Posted on 12/25/2014 7:39:51 AM PST by Son House
The revision which helped create last quarters incredible growth was the forced mandatory costs incurred by the American people from the Affordable Care Act (Obamacare), which accounted for two-thirds of the entire boost in consumer spending. Consumer spending, as opposed to the recording of revenues from actual production and industry which used to be the primary components of economic growth in America, on average accounts for more than 70% of the entire Gross Domestic Product. And if you took out payments made by the American people towards mandatory government healthcare, GDP may have been in negative growth for last quarter, just as an Obamacare revision changed the first quarter's number from a negative to plus 4%.
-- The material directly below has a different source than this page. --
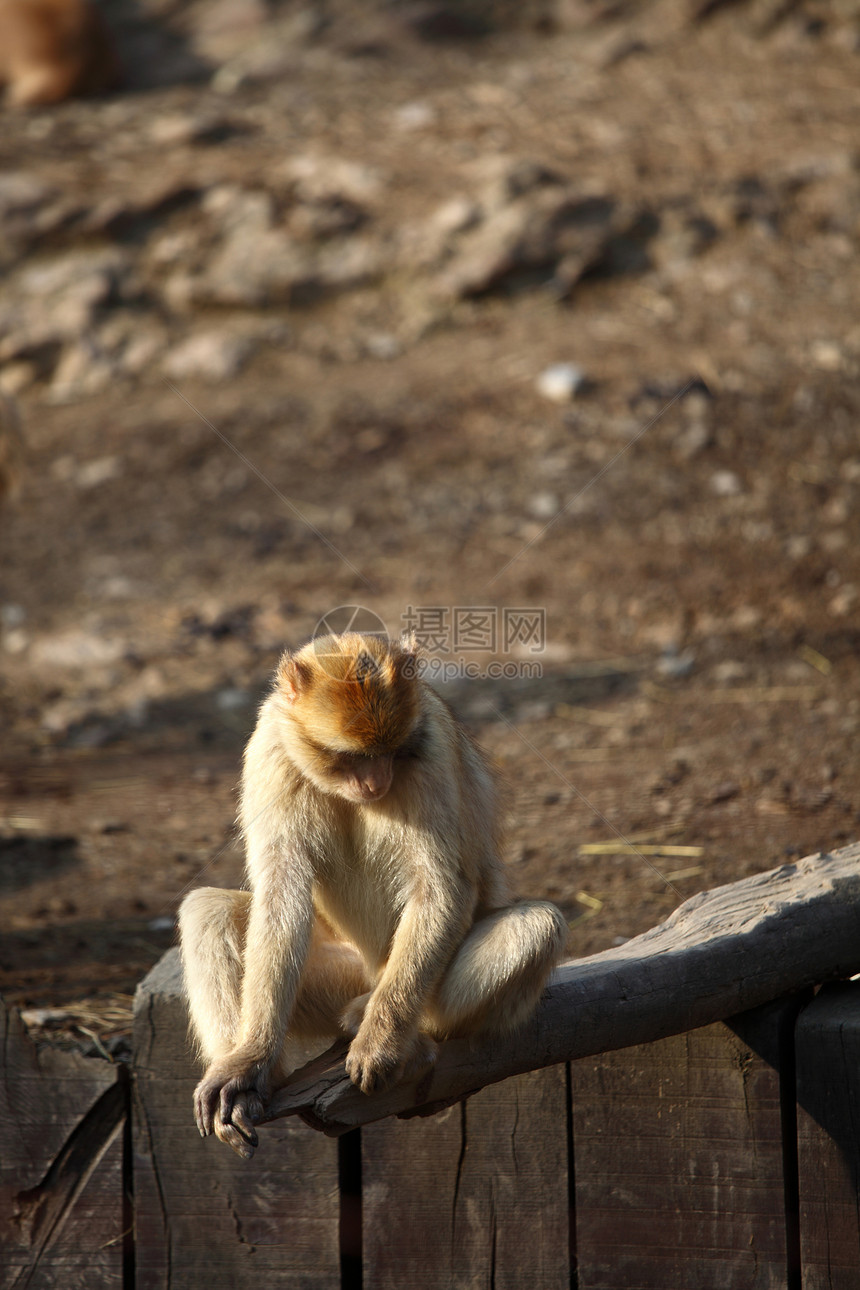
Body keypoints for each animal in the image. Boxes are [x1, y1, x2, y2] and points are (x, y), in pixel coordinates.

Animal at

Using a myriad of messages, such as telling citizens they will be stuck paying massive fines for not registering for nationalized healthcare, many Americans used large portions of their discretionary spending and savings to pay for services and insurance that on average is much higher than what they paid for prior to Obamacare's passage in Congress.
To prop up artificially created GDP numbers, government agencies are now using just about anything to assure that the public and the markets do not realize the true state of the economy.
And in the U.S., the BEA is doing the same, only instead of counting and reporting the actual components of America's Gross Domestic Product, they are simply waiting until all numbers are in and then revising those numbers higher using new additions that were not previously counted, such as the doubling down of insurance sales which have been forced unto the public at a time when the real economy is screaming a deep recession.
(Excerpt) Read more at examiner.com ...
I am Alice and this is Wonderland.
We’ve been grubered!!
I wondered about the “price of gas” explanation. If people save money on gas only to spend it on other goods and services, then it increases the amount spent on those goods and services, but it reduces the amount spent on gas. To first order, the effect on the GDP should be a wash.
Perhaps lower energy costs stimulates spending beyond the immediate savings from fuel. For example, people might be inspired to buy a new SUV if they thought energy prices were going to remain low for a time. Or they might decide they can pay a higher mortgage payment so they trade up to a bigger house. Or an industrial company might decide to buy new equipment based on their energy savings.
Or, as this article suggests, the growth is illusory, stimulated by greater mandated spending on health care.
I should have put “health care” in quotes in my previous comment. The money goes not to health care but to more expensive health insurance.